How Open Farm Sunday can boost your farm business

Getting involved in an Open Farm Sunday event can be very rewarding and helps showcase the breadth of British farming and food, according to two Cambridgeshire arable farmers.

Precision farming, sugar beet harvesting and the cereals supply chain are three things about farming David White is keen to tell the general public about on Open Farm Sunday on 8 June. But he will not be doing this from his own farm base at Hawk Mill Farm, Little Wilbraham, Cambridgeshire.

See also: Open Farm Sunday sign-ups off to a flyer

Instead, he is bringing some equipment along and helping out at nearby Russell Smith Farms at Duxford. This is one of the few larger Open Farm Sunday events attracting more than 1,500 visitors. It relies on a team of volunteers, many of them local farmers, to host stalls and demonstrate farming activities to visitors.

What is Open Farm Sunday?

  • Taking place on 8 June 2014, more than 350 farms across the UK are set to open their gates to around 200,000 visitors in a celebration of farming and food.
  • Organised by LEAF (Linking Environment And Farming), it’s sponsored by Asda, The Co-operative, M&S, Tesco, Waitrose, AHDB, BASF, Country Life, DEFRA, Farmers Weekly, Frontier, John Deere, Kellogg’s, LEAF Marque, NFU, Syngenta and Hellmann’s.

“We take pride in what we do and it’s important we demonstrate the high standards of British arable farming to the general public,” said Mr White. “We bring along our six-row sugar beet harvester. That always proves a popular draw.”

This year he is planning to bring along a tractor to demonstrate auto-steer GPS technology. “One of the farm staff, Paul Smith, brings his Suffolk Punch horse to show people, so it’s a nice way to illustrate how farming technology has moved on.”

They also man a display of the cereal products that pass through the local grain co-operative. “We have tubs of different crops and packets of breakfast cereal and encourage visitors to make the connection. This helps tell people about the care and integrity that goes into British cereal production,” Mr White said.

The props help tell the story, but it is the farmers people have come to see, he added. “You have to be quite outgoing and initiate a conversation, but you’d be surprised how interested people are and what interesting people you meet.

“In farming, you don’t get many opportunities to interact with consumers, so it’s worth finding out a farm nearby that’s opening for Open Farm Sunday and offering to help – it’s very rewarding.”

Former Farmers Weekly Awards Arable Farmer of the Year John Goodchild has also helped at the Duxford event. Previously manager of the nearby Bartlow Estate, he brought their six-row sugar beet harvester and cleaner loaders to demonstrate the beet harvest.

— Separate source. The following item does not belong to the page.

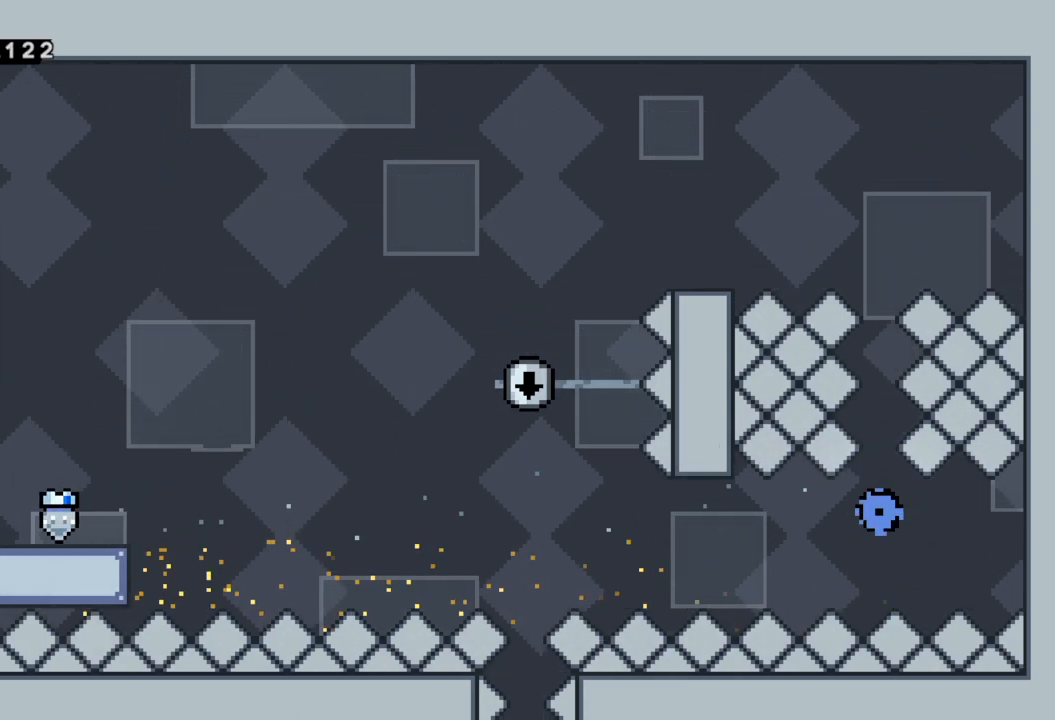
{"buttons": ["A", "X"], "left_stick": "up", "events": [[300, "A", "down"], [300, "left_stick", "left"], [417, "left_stick", "up"], [483, "X", "down"]]}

“What might seem matter of fact to us is really quite interesting to members of the public. The Duxford Open Farm Sunday is now a known local event and it’s well attended. It’s also well organised and gets plenty of support from farming organisations as well as farmers, so it acts as a great showcase for the local farming industry,” said Mr Goodchild.

Top tips to tell your arable story

  1. Find your local event: Go to to find a farm near you that’s opening and offer to lend a hand or provide some content for the event.
  2. Use props to tell your story: Large arable kit can grab attention, but use everyday tools, samples of produce and inputs such as fertiliser to illustrate how you farm, and make it memorable by keeping it personal to you.
  3. Make the connection: Start with what people see on the supermarket shelf – use bread, beer and cooking oil, for example, and relate them back to farm produce and growing crops.
  4. Numbers show the size of it: In one second, a combine harvester gathers enough wheat to make about 1,000 biscuits; the average wheat field produces 250,000 loaves of bread or enough oil from oilseed rape to power a family car round the world four and a half times!
  5. Drop the jargon: An acre is just over half a football pitch, an agronomist is a crop doctor, while drill, tramlines and headland have different meanings outside farming.
  6. Enjoy your day: Be positive and outgoing – if you take pride in what you do, it can be immensely rewarding to tell your story, and people are truly interested in how their food is made.